Conto das terças-feiras – Aguenta aí com a tornozeleira vó!
Gilberto Carvalho Pereira – Fortaleza, CE, 26 de janeiro de 2021
Manoel foi sempre traquino. Quando ainda criança gostava de maltratar os animais de sua casa, um gato e um cachorro, que sua mãe os tratava como filhos, verdadeira adoração. Os animais tinham mais regalias que o menino, pois os dois viviam no colo de sua dona, o que causava ciúmes ao filho. Até os sete anos, o garoto morara com os pais, que vieram a falecer em um acidente de ônibus. O destino do pequeno foi a casa da avó.
Na casa de dona Marietinha, para os íntimos, depois do período de luto de ambos, as coisas começaram a ficar difíceis para a velha senhora. O neto não parava em casa, saia pela manhã e só voltava ao entardecer. Diziam que ele ficava perambulando pela redondeza, pedindo comida, que a vizinhança, com pena, não lhe negava. Nunca quis estudar, ganhava uns trocados fazendo mandados e pequenos biscates. Sua avó já cansada de reclamar, lavou as mãos e entregou o destino do já adolescente, nas mãos de Deus.
Durante todo esse período não esquecera as maldades que ele praticara contra os animais. Na rua, quando se deparava com um gato ou um cachorro, desde que não houvesse alguém observando, saia chutando-os sem dó nem piedade. Ele crescera sem compaixão, sem amor, talvez revoltado pelo desprezo a que fora submetido por sua mãe que, além de preferir dedicar amor aos dois bichinhos, o abandonara muito cedo, quando ele mais precisara do seu carinho. Não queria acreditar que o acidente ocorrido com os pais fora uma fatalidade.
Aos 18 anos, Manoel, que a avó chamava de Manoelzinho, já praticava pequenos furtos e agia como descuidista, aproveitando-se de incautos para roubá-los. A senhora nunca ficou sabendo dessas estripulias do neto. Achava que era apenas um garoto rebelde, sem maldade alguma. Quando em casa, se mostrava bastante preocupado com aquela que lhe dava abrigo. Dedicava-lhe carinho e sempre lhe trazia mimos. Ela dizia:
— Esse meu neto caiu do céu, obrigado Senhor!

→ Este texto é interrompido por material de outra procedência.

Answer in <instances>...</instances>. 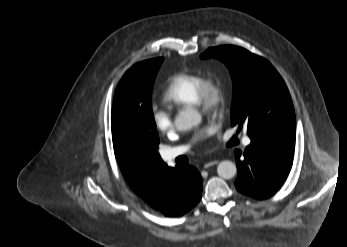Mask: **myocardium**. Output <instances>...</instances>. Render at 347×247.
Wrapping results in <instances>:
<instances>
[{"mask_svg": "<svg viewBox=\"0 0 347 247\" xmlns=\"http://www.w3.org/2000/svg\"><path fill=\"white\" fill-rule=\"evenodd\" d=\"M197 99V105L203 113L219 112L226 101L225 89L214 77H203Z\"/></svg>", "mask_w": 347, "mask_h": 247, "instance_id": "f54148a6", "label": "myocardium"}]
</instances>
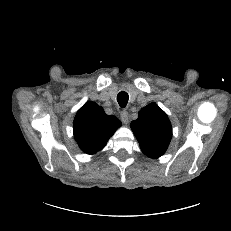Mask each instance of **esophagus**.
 Listing matches in <instances>:
<instances>
[{
	"mask_svg": "<svg viewBox=\"0 0 231 231\" xmlns=\"http://www.w3.org/2000/svg\"><path fill=\"white\" fill-rule=\"evenodd\" d=\"M120 118L124 124H127L129 121V116H128V113L126 111H123L120 113Z\"/></svg>",
	"mask_w": 231,
	"mask_h": 231,
	"instance_id": "obj_1",
	"label": "esophagus"
}]
</instances>
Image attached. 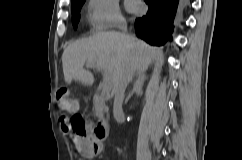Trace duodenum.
Here are the masks:
<instances>
[{"instance_id":"1","label":"duodenum","mask_w":242,"mask_h":160,"mask_svg":"<svg viewBox=\"0 0 242 160\" xmlns=\"http://www.w3.org/2000/svg\"><path fill=\"white\" fill-rule=\"evenodd\" d=\"M94 106L99 113H103L105 109L104 102L99 93L93 95ZM91 133L95 141L103 142L109 136V124L106 119L100 116L91 127Z\"/></svg>"}]
</instances>
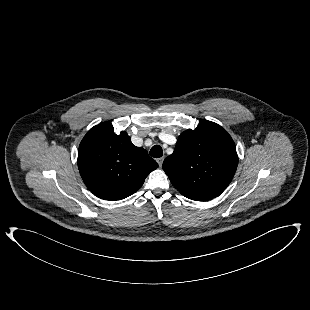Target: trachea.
Segmentation results:
<instances>
[{
  "mask_svg": "<svg viewBox=\"0 0 310 310\" xmlns=\"http://www.w3.org/2000/svg\"><path fill=\"white\" fill-rule=\"evenodd\" d=\"M150 155L154 158H160L163 155V150L160 145H154L150 150Z\"/></svg>",
  "mask_w": 310,
  "mask_h": 310,
  "instance_id": "1",
  "label": "trachea"
}]
</instances>
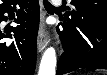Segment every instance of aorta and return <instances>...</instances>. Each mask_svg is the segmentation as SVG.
<instances>
[{
	"instance_id": "aorta-1",
	"label": "aorta",
	"mask_w": 107,
	"mask_h": 75,
	"mask_svg": "<svg viewBox=\"0 0 107 75\" xmlns=\"http://www.w3.org/2000/svg\"><path fill=\"white\" fill-rule=\"evenodd\" d=\"M56 63L57 59L55 49L50 47L42 56L38 75H55Z\"/></svg>"
}]
</instances>
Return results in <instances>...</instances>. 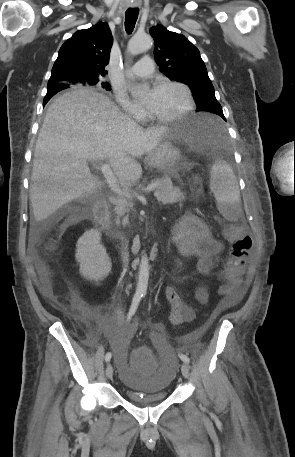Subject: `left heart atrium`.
I'll list each match as a JSON object with an SVG mask.
<instances>
[{"label": "left heart atrium", "mask_w": 295, "mask_h": 457, "mask_svg": "<svg viewBox=\"0 0 295 457\" xmlns=\"http://www.w3.org/2000/svg\"><path fill=\"white\" fill-rule=\"evenodd\" d=\"M156 92H157L156 88L152 89L149 92L148 97H147V102H151L155 98Z\"/></svg>", "instance_id": "1"}]
</instances>
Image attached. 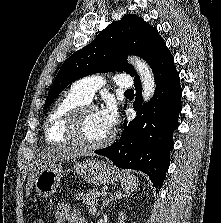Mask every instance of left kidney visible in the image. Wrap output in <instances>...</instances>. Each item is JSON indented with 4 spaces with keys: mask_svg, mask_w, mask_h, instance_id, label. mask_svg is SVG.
Masks as SVG:
<instances>
[{
    "mask_svg": "<svg viewBox=\"0 0 221 223\" xmlns=\"http://www.w3.org/2000/svg\"><path fill=\"white\" fill-rule=\"evenodd\" d=\"M119 223H125L126 216L123 212H119Z\"/></svg>",
    "mask_w": 221,
    "mask_h": 223,
    "instance_id": "5707ae66",
    "label": "left kidney"
}]
</instances>
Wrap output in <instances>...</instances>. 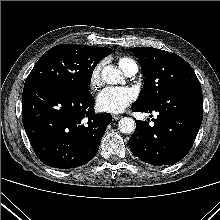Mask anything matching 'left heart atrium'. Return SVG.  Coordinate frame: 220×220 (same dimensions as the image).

Certa vez foi preso, como era a primeira vez foi ouvido na delegacia e solto. Esse passaporte para o crime encorajou-o a ações mais ousadas. Entrava em apartamentos de luxo procurando joias e dólares. Em uma dessas investidas foi preso novamente, sendo condenado a três anos, com uso de tornozeleira eletrônica, que funciona como um rastreador veicular, uma vez que tem GPS e comunicação via celular GPRS, que indica a posição dela ao sistema. Uma violação no aparelho permite a detecção, pela central de polícia, quando o indivíduo procura burlar o seu castigo.
Incomodado por não poder se deslocar livremente e praticar seus delitos, Manoel encontrou na internet um meio de se safar da tornozeleira. Sabia que tinha que agir rápido, após 20 minutos do sistema desligado, um alarme seria acionado, acusando sua infração. Naquela noite chegou muito cedo, e, como de costume trazendo mimos para a querida vovó, como ele costumava chamá-la:
— Vovozinha, venha aqui, por favor!
— O que você quer Manoelzinho?
— Estive no seu médico e ele mandou um aparelho para verificar a sua pressão diariamente. É só encostar o meu celular perto dele, que mostra qual a sua pressão na mesma hora – falou o espertinho do Manoelzinho para a avó querida.
A senhora, sem desconfiar de nada, por acreditar piamente no jovem, sentou-se na cadeira que o meliante indicara, levantou um pouco a perna e “trek”, a velhinha estava “entornozelada”. Ela levantou-se, desfilou com o aparelho no tornozelo, rodopiou segurando a saia florida, mostrando-se para o neto, que aliviado, falou:
— Tá bonita vozinha, mas não vá sair por aí mostrando aos vizinhos, eles podem ficar com inveja.
A mulher, que nunca arredava o pé de sua casa estaria, a partir daquele ato, protegendo o neto, sem saber que infringia a lei. Naquela mesma noite o malandro saiu para praticar mais delitos, logo depois que a crédula e ingênua senhora dormiu.